Task description
Beginning with the line containing "- lung tumour" and ending with the line containing "Annotated regions visible", write out each line of the records below exactly; pictures and lines outside that range are left out.

[Start of section]

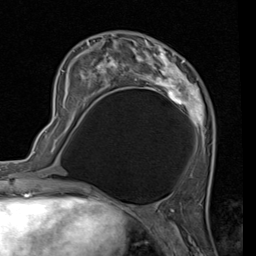
Breast MRI (dynamic contrast-enhanced), one axial slice; slice 36 of 80 in the series (ordered by position); cropped to one breast; dynamic contrast-enhanced series, time point 2 of 7 at this slice position (early post-contrast); 1.5 T; TE 2 ms, TR 5.1 ms; 2 mm slice thickness; 256 × 256 image matrix, field of view 180 × 180 mm. Female patient.
Structures marked on this image (semi-automatically segmented with operator editing):
- enhancing-tissue mask used for the functional tumour volume (all voxels passing the contrast-enhancement thresholds inside the analysis volume; usually the tumour): bounding box <56,36,215,144> (left, top, right, bottom; pixels)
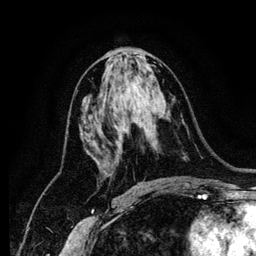
Breast MRI (dynamic contrast-enhanced), one axial slice. Slice 64 of 134 in the series (ordered by position). Cropped to one breast. Dynamic contrast-enhanced series, time point 2 of 6 at this slice position (early post-contrast). 1.2 mm slice thickness. 256 × 256 image matrix, field of view 170 × 170 mm. Female patient.
Outlined on this slice (semi-automatic segmentation, software-assisted and operator-edited):
- enhancing-tissue mask used for the functional tumour volume (all voxels passing the contrast-enhancement thresholds inside the analysis volume; usually the tumour): bounding box [x1, y1, x2, y2] px = [123, 129, 126, 131]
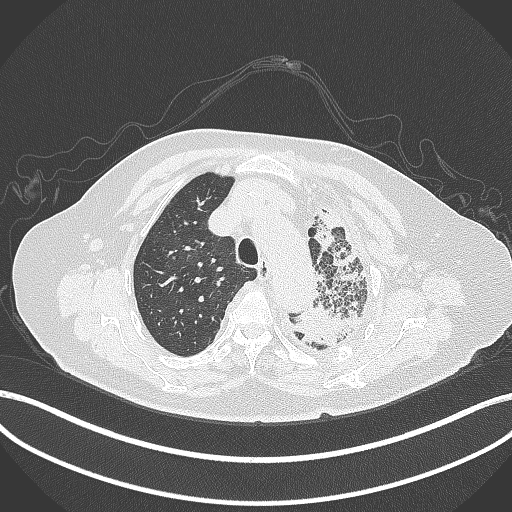
Chest CT, one axial slice; position 305 of 399 along the scan axis; reconstruction kernel B70f; 120 kVp; lung window (W 1500 / L -600 HU); 1 mm slice thickness; 512 × 512 image matrix, field of view 400 × 400 mm. Female patient, age 75 years. Case-level facts recorded for this patient, not image findings: clinical TNM (as recorded): T3 N3 M1.
Structures marked on this image (bounding box drawn by a radiologist):
- lung tumour (recorded histology: adenocarcinoma): box from (x=290, y=298) to (x=361, y=353) px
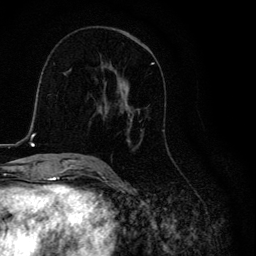
Breast MRI, one axial slice. Position 63 of 134 along the scan axis. Cropped to one breast. Dynamic contrast-enhanced series, time point 2 of 6 at this slice position (early post-contrast). 3 T. TE 4.2 ms, TR 8.6 ms. 256 × 256 image matrix, field of view 160 × 160 mm. Female patient.
Annotated regions visible in this slice (semi-automatically segmented with operator editing):
- enhancing-tissue mask used for the functional tumour volume (all voxels passing the contrast-enhancement thresholds inside the analysis volume; usually the tumour): bounding box <116,62,164,146> (left, top, right, bottom; pixels)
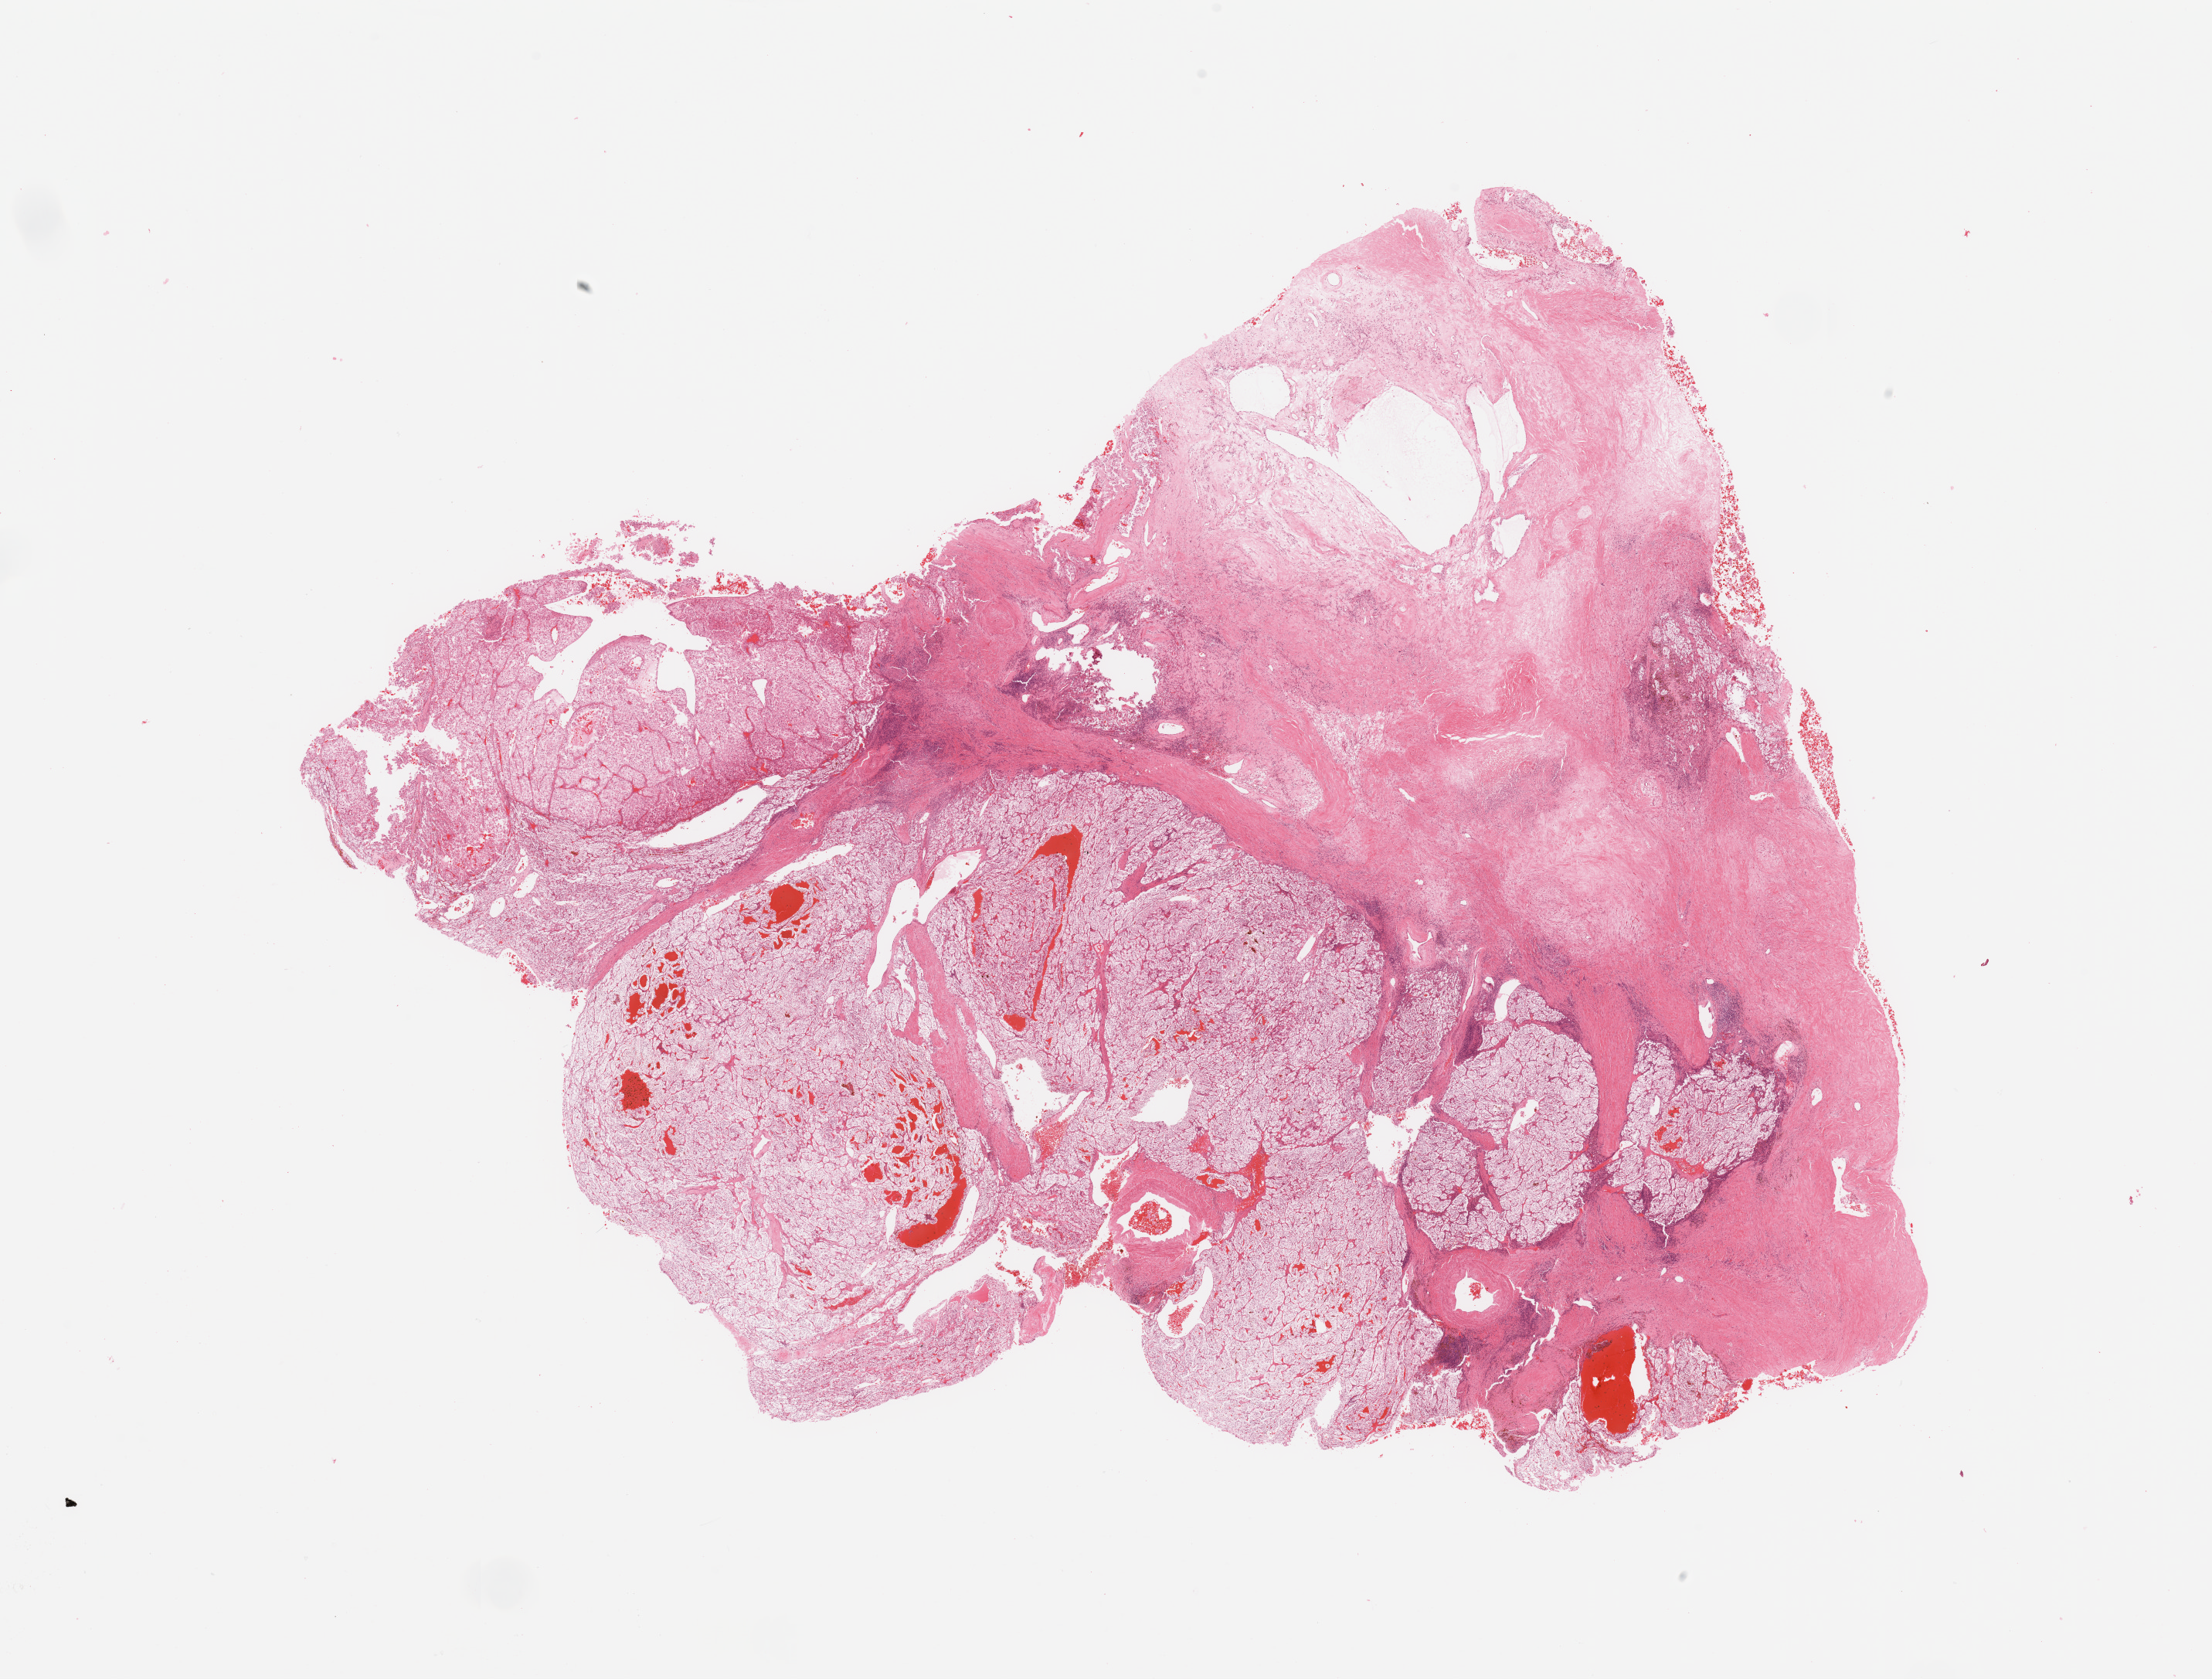
Whole-slide histology image, Hematoxylin and eosin (H&E) stained — low-resolution overview of the scanned area, about 22.6 x 17.2 mm, kidney, tumour tissue. 66-year-old male patient. Histologic grade: G1 (well differentiated).
- histologic diagnosis: Renal cell carcinoma, NOS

[End of section]

Task result
- lung tumour (recorded histology: adenocarcinoma): box from (x=290, y=298) to (x=361, y=353) px
Breast MRI, one axial slice. Position 63 of 134 along the scan axis. Cropped to one breast. Dynamic contrast-enhanced series, time point 2 of 6 at this slice position (early post-contrast). 3 T. TE 4.2 ms, TR 8.6 ms. 256 × 256 image matrix, field of view 160 × 160 mm. Female patient.
Annotated regions visible in this slice (semi-automatically segmented with operator editing):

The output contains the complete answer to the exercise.